Two gaps are worth being straight about before you lean too hard on any figure here. First, metro-level pay. The state figures on TradesPays are statewide averages. A sheet metal worker in Seattle is not earning the same as one in rural eastern Washington, even though both roll up into that $98,550 Washington figure. We don't yet have city or metro-area breakdowns for this trade, so if your market is a high-cost urban core or a lower-cost rural area, the state number may be off from your reality in either direction. Second, career-tier pay. Apprentice, journeyman, and master-level wages can differ substantially, but TradesPays does not currently break out pay by experience tier or license level for sheet metal workers beyond what union scale data would provide — and as noted above, we don't have that data here either. The BLS figures lump experience levels together. Both of these gaps matter, and we're working to fill them. If you have local or tier-specific wage data — a current scale card, a verified offer letter, a ratified contract rate — we want it. Use the submission link on this page to share what you know. Your data helps every worker who looks this up after you.

Sheet Metal Worker pay: FAQ

What is the national median wage for sheet metal workers?
Per BLS OEWS May 2025 data, the national median annual wage for sheet metal workers is $61,800. The 25th percentile sits at $47,830 and the 75th percentile at $81,610, so roughly half of all workers surveyed fall between those two figures.
Which states pay sheet metal workers the most?
Among the 25 states TradesPays covers for this trade, Washington leads at $98,550, followed by New Jersey at $92,840 and Illinois at $86,630. These are statewide figures from BLS OEWS May 2025 — metro-level data is not yet available on TradesPays.
Which state in your dataset pays the lowest for sheet metal workers?
Alabama is the lowest in our current dataset at $47,530 annually.

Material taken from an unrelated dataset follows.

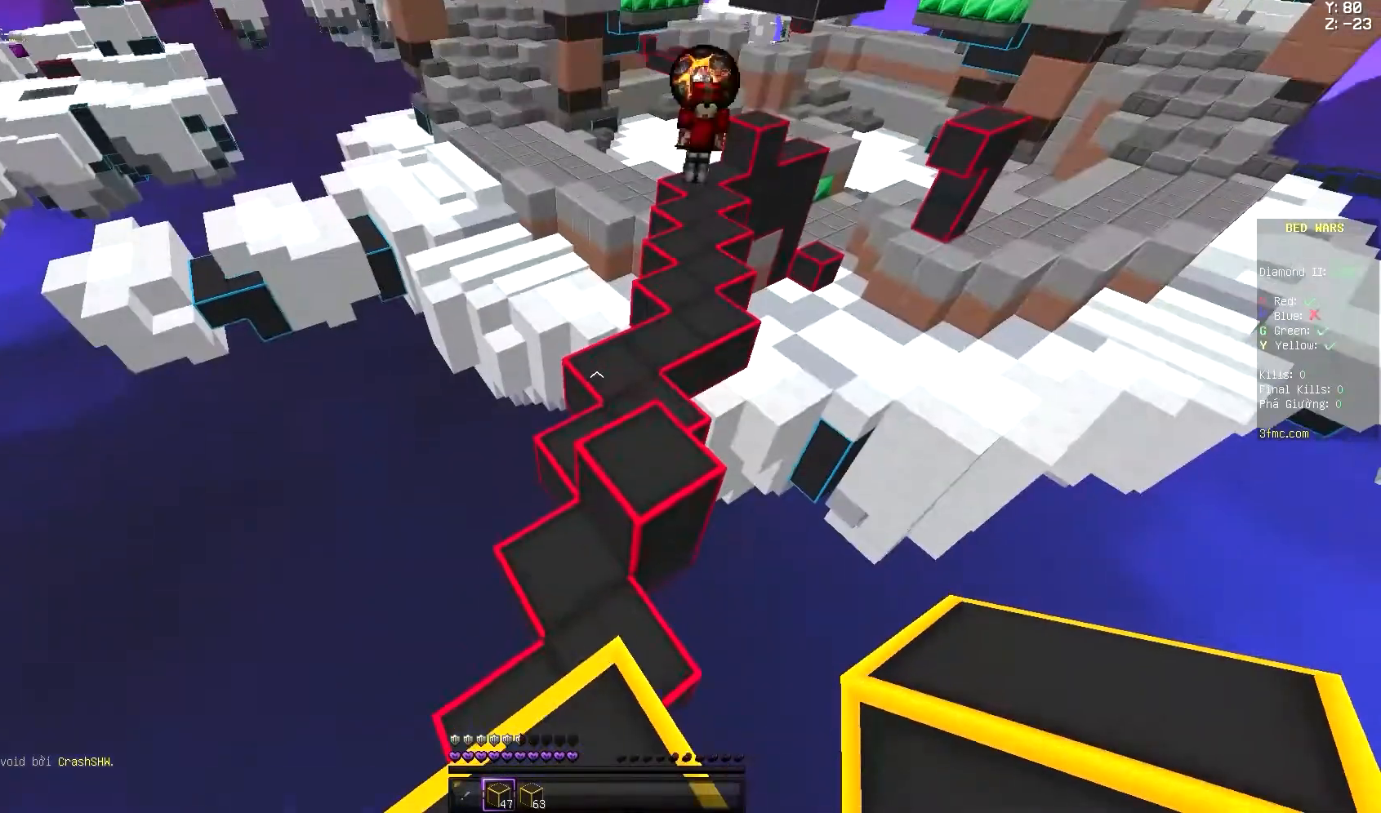
{"keys": ["s"], "mouse": [], "events": [[333, "s", "down"]]}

That's just $300 above the national 25th-percentile threshold, and more than $51,000 below the Washington state figure.
Why is there such a large gap between the highest and lowest states?
State-level wages reflect a mix of factors — local cost of living, concentration of commercial and industrial construction, prevailing wage laws, and labor supply. TradesPays reports the BLS figures as-is; we don't model or explain the drivers behind state differences beyond what the data shows.
Does TradesPays have union scale rates for sheet metal workers?
Not currently. We have no union scale data for this trade in any of the 25 states we cover. If you're under a collective bargaining agreement, contact your local directly for current negotiated rates — those are the only figures that reflect your actual contract.
Does TradesPays break down pay by apprentice, journeyman, or master level?
Not for sheet metal workers at this time. The figures here are from BLS OEWS data, which aggregates across experience and license levels. Career-tier breakdowns are a gap we're actively working to fill — see the submission link on this page if you have verified tier-level data to share.
How current is the data on this page?
All figures come from BLS OEWS May 2025, which is the most recent Occupational Employment and Wage Statistics release. BLS publishes this survey annually, and TradesPays updates state figures when new releases are available.